The Common Man, 10 Pollard Rd, (603) 745-3463, [10]. Dinner: Su-Th 5PM-9PM, F-Sa 5PM-9:30PM, Lunch: Sa-S 12PM-3PM, Lighter Bar n’ Grill Menu: F-Su 4PM-11PM. Finer dining is served in the main dining area where you may order a range of food from prime-rib to baked macaroni and cheese. There is also a comfortable Bar N’ Grill section with couches and tables where you can order from both the dinner menu and the Bar N’ Grill menu. Expect to pay around $10-$20 a person, not including drinks.

El Greco's Pizza,123 Main Street, +1 (603) 745-3838 [egpizza.com/]. El Greco’s pizza is a Family style restaurant, where you can order fresh homemade pizza, calzones, subs, salads and dinners. $7-12

Day Alternate[edit]

This is an alternative day that you can use to substitute any other day if you do not wish to hike and may have younger children. Although these places are great for all ages, they are a good break from the main part of this trip. There are three main entertaining amusement parks in the White Mountain region and they are all relatively inexpensive.

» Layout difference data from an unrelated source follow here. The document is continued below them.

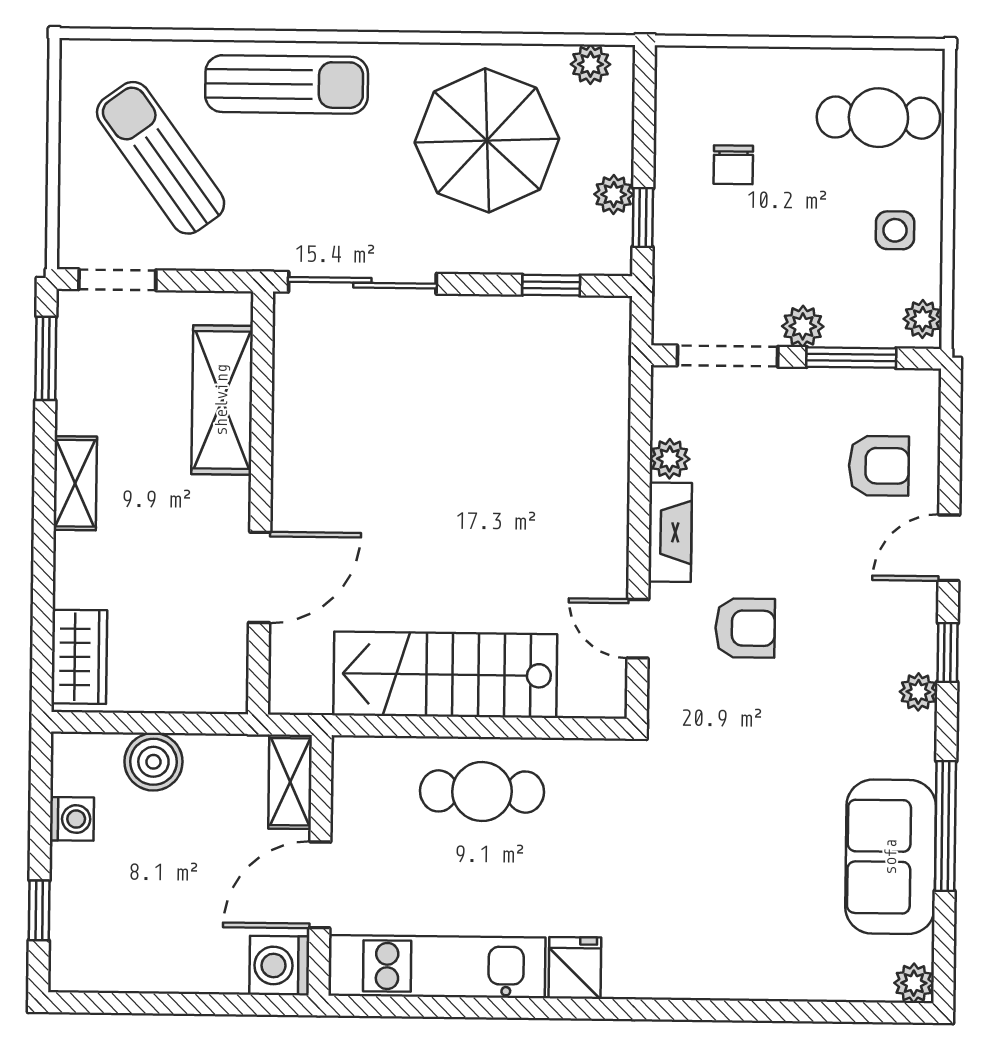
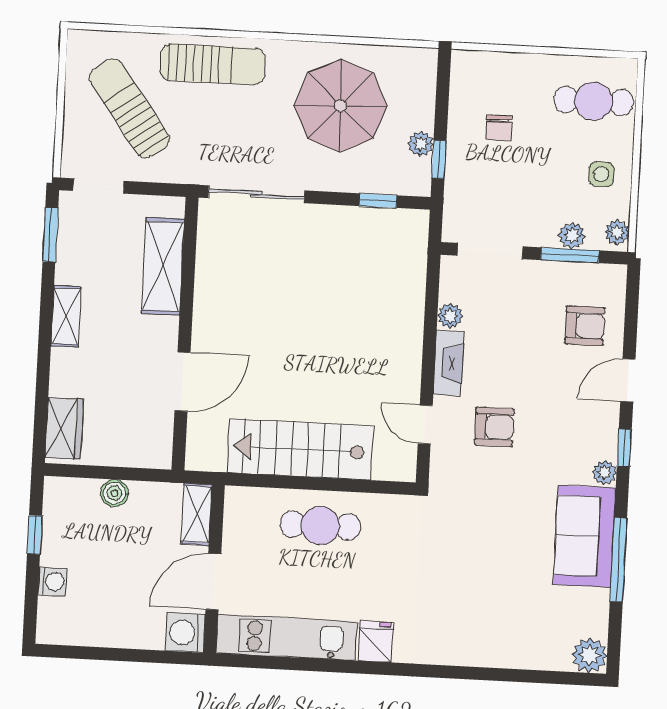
plant: (591, 64) -> (409, 59), removed
plant: (803, 326) -> (572, 235), moved
boiler: (153, 762) -> (114, 493), width x0.73, depth x0.73
washing machine: (72, 819) -> (53, 582), moved
sofa: (891, 857) -> (584, 536), moved
window: (39, 910) -> (35, 535), moved
plant: (914, 983) -> (589, 655), width x1.38, depth x1.38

Story Land, 850 NH Route 16, Glen, NH +1 (603) 383-4186 [11]. Story Land is open right at the beginning of the Memorial Day weekend and it is the most well-known seasonal amusement park in the area. They have a vast amount of rides, attractions and characters to visit. However, it is more oriented towards younger children. Ages under three are free and anyone over three years old is required to pay a $28.99 entrance fee. Although this may seem steep, it is well worth looking into.

Clark’s Trading Post, 110 Daniel Webster Highway Lincoln, NH, +1 (603) 745-8913 [12]. Clark's Trading Post is an amusement park that is generally open starting mid-May. It is more oriented towards all ages and has some interesting attractions such as live bear shows, a 30 minute train ride on the White Mountain central railroad, circus acts, and interesting museums of early America. They are not your typical museum, either. Entrance fees are $19.00 for anyone who is over the age of four and free for anyone who is under the age of four.

The Whale’s Tail, 481 Daniel Webster Highway Lincoln, NH 03251 (603) 745-8810 [13] The Whale's Tail is a sizable water-park that is great fun for kids and adults. There are a lot of slides and other attractions. It usually opens during the first or second week of June and costs $34 for adults and $3 for toddlers.

Day Four[edit]

Today is the final day of the trip. Pack up camp and load up the car.

If you’re not traveling seven hours away, you can still stop by Echo Lake to see the remains of historical New Hampshire landmark, The Old Man of the Mountain. The lake also has a picnic ground and some short hiking trails to spectacular views.

Basin-Cascade Trail- This trail is an overall moderate trail, beginning at a leisurely pace and ending with some eroded pathways. Highlights include the basin, Kingsman and Rocky Glen waterfalls, and beautiful forestry with white pines. Wet weather could cause problems farther up the path so plan accordingly. Parking is located at the Basin parking lot, off of a well-marked exit from Franconia Notch Highway. 1-2hrs

Stay Safe[edit]

The White Mountains are a pretty mellow area of New Hampshire. There is little major crime.

To avoid animal problems, keep your campsite clean with no trash lying about. Bears and raccoons make quick work of coolers and trash bags, so it is especially wise to put food storage in your vehicle for the night.

Get Out[edit]

When leaving, be sure to clean up your campsite and check out. New Hampshire strongly believes in "Carry-in, Carry-out", so don't bring anything that you can't dispose of in campground dumpsters.

To Maine[edit]

Leaving Crawford Notch campground, proceed along 302-E until passing through Freyburg into Maine.

To North[edit]

Leaving Crawford Notch campground, proceed along 302-W. Merge into I-93N toward Littleton/Vermont. Merge onto I-91N.

To South[edit]

Leaving Crawford Notch campground, proceed along 302-W. Merge onto I-93S via ramp to Concord. Continue onto I-293S.